Riva frowned. "Erased memories aren't something I deal with. That's closer to neural surgery or forensic memory reconstruction. I'm a broker, not a scientist."

"You misunderstand," Kellan said, leaning forward. "This memory wasn't erased by natural means. It's a deliberate cover-up. It's something that was taken from me and many others, and I want it back."

Riva's curiosity was piqued. In a world where memories could be bought and sold, the idea that someone could remove them entirely—so thoroughly that they ceased to exist even in the vast data streams—was chilling. Memory manipulation was strictly regulated, but she knew well enough that regulations could be bent, even broken.

"Let's say I believe you," she said slowly. "What is this memory you're trying to recover?"

Kellan hesitated, his fingers tapping rhythmically against the armrest of his chair. "I don't know exactly," he admitted. "I only have fragments. But I know it's important. The last thing I recall is standing on a rooftop, looking at something—someone—and then, nothing. It's just... gone."

Riva studied him. He seemed sincere, but it was impossible to tell whether he was delusional or whether there was something far darker at play. Either way, she had to find out.

"Alright," she said. "I'll help. But you'll need to be patient. Something like this isn't easy to track down."

Kellan stood, his expression unreadable. "I trust you'll find a way."

For the next few days, Riva combed through her usual channels—memory sellers, brokers like herself, underground networks where even illegal memories were traded. But none of them knew anything about an erased memory. Everyone seemed to think she was chasing a ghost.

Until she received an encrypted message. No sender, no traceable origin. Just a set of coordinates.

It led her to an abandoned sector of the city, one long since forgotten by the public. Here, the neon lights and bustling crowds gave way to crumbling buildings and silence. Riva pulled her coat tighter around her as she approached the designated location—a decrepit warehouse, its doors rusted and hanging on broken hinges.

Inside, the air was thick with dust and decay. In the center of the room stood a single figure, cloaked in shadows. As Riva stepped closer, she recognized the person—a memory forger she had encountered years ago, a man known only as Sero.

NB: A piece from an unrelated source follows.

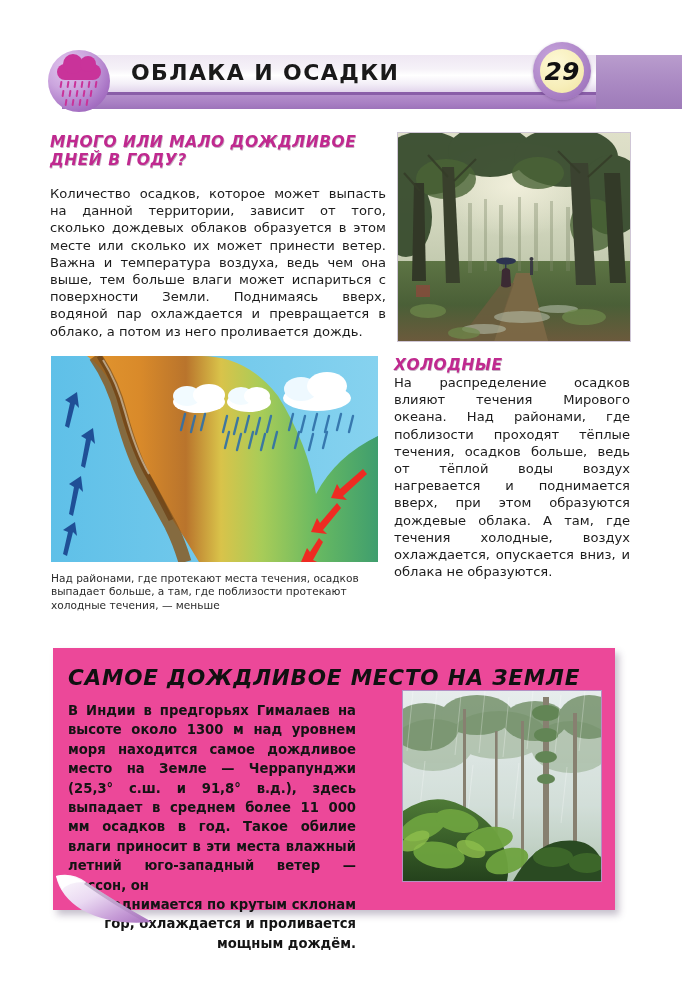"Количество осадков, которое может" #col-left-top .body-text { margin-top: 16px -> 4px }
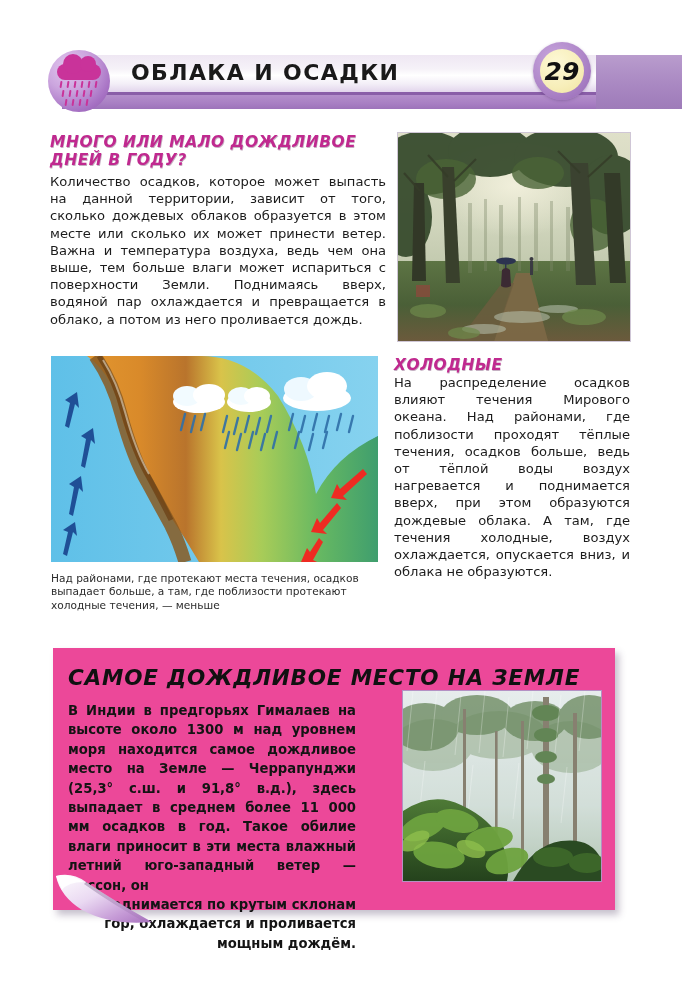"САМОЕ ДОЖДЛИВОЕ МЕСТО НА ЗЕМЛЕ" div { background: #ec4899 -> #fde047; margin-top: none -> 17px }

"You shouldn't be here," Sero said, his voice muffled by the scarf wrapped around his face.

"Why?" Riva asked, stepping forward. "Because you've been erasing memories?"

Sero stiffened. "Not erasing. Hiding. Protecting."

Riva narrowed her eyes. "From what?"

Sero hesitated, then sighed. "There's something bigger than you and me at play here. Governments, corporations—powerful entities that don't want certain things remembered. They pay people like me to bury them so deep that even the person who lived it can't recall."

"So you are involved," Riva said. "Why? What are they hiding?"

Sero glanced around nervously. "It's not just a single memory, Riva. It's a series of events, a whole history being rewritten. They're controlling what people know, what they believe. And the memory you're looking for—it's a key. To something dangerous."

Riva felt a cold chill run down her spine. "Kellan... he's one of the victims, isn't he?"

"Yes," Sero said quietly. "But if he finds the truth, it could unravel everything. And that's why they'll stop at nothing to keep it buried."

The more Riva learned, the more she realized how deep the conspiracy ran. Kellan wasn't the only one missing pieces of his life. Thousands—maybe millions—of people had been affected, their memories subtly altered to shape the reality they believed in.

And the memory Kellan sought was indeed the key to it all. A moment that revealed a devastating truth about the world, about those in power.

But when Riva finally found the fragment of the erased memory, she was faced with an impossible choice: deliver it to Kellan, exposing the lie and risking chaos, or destroy it, allowing the illusion of order to remain.

In the end, she stood on a rooftop, just as Kellan had described in his fragmented recollection, staring at the horizon. The memory chip in her hand hummed softly, containing the truth within it.

For a brief moment, Riva hesitated. Then, with a deep breath, she made her decision.

Some memories, she realized, were too dangerous to exist.

With a final flick of her wrist, she crushed the chip, and the memory was lost forever.